BEGIN
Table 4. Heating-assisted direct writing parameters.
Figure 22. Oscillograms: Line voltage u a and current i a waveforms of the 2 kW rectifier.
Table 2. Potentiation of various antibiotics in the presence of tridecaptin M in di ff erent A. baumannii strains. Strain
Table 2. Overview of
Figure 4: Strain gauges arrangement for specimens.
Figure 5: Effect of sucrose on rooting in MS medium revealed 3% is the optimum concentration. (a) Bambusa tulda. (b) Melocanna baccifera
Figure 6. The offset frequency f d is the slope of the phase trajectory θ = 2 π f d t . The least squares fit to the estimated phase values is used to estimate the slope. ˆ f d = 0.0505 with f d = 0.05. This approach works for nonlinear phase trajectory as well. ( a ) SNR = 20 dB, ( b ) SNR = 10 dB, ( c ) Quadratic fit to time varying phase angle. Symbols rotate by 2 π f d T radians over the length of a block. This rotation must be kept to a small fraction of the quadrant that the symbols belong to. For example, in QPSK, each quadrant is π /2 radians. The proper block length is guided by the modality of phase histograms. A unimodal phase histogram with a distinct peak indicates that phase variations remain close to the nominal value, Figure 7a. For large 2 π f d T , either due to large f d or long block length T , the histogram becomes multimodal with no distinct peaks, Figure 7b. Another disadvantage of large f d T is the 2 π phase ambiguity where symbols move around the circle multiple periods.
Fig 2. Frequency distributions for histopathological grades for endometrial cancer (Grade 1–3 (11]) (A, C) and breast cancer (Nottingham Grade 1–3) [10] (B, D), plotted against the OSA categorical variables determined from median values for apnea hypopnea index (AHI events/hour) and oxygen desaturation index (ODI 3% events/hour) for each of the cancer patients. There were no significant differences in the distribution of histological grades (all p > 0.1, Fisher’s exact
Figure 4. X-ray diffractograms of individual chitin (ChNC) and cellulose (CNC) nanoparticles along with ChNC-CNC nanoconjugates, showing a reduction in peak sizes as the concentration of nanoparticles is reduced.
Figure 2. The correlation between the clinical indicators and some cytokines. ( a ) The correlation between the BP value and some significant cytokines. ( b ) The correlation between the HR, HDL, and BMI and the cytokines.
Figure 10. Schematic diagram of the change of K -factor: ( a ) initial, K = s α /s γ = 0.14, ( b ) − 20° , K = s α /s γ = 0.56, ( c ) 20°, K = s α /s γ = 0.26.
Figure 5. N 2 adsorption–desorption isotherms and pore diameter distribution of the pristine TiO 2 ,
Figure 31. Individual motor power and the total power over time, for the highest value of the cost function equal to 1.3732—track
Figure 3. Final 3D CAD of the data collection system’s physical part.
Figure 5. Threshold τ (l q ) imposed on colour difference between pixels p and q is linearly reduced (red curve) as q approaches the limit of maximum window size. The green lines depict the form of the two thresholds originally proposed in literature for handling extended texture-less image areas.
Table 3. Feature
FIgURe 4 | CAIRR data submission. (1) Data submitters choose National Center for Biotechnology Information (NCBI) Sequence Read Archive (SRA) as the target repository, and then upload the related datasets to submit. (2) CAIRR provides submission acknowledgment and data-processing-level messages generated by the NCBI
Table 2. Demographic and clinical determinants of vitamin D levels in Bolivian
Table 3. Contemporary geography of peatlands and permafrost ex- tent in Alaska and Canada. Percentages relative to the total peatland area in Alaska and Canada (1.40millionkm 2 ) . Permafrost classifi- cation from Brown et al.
END
### EXERCISE OBJECTIVE
What are the lines of the data above that include the string "total"? Copy them.

### SOLUTION TO THE PROBLEM
Figure 31. Individual motor power and the total power over time, for the highest value of the cost function equal to 1.3732—track
Table 3. Contemporary geography of peatlands and permafrost ex- tent in Alaska and Canada. Percentages relative to the total peatland area in Alaska and Canada (1.40millionkm 2 ) . Permafrost classifi- cation from Brown et al.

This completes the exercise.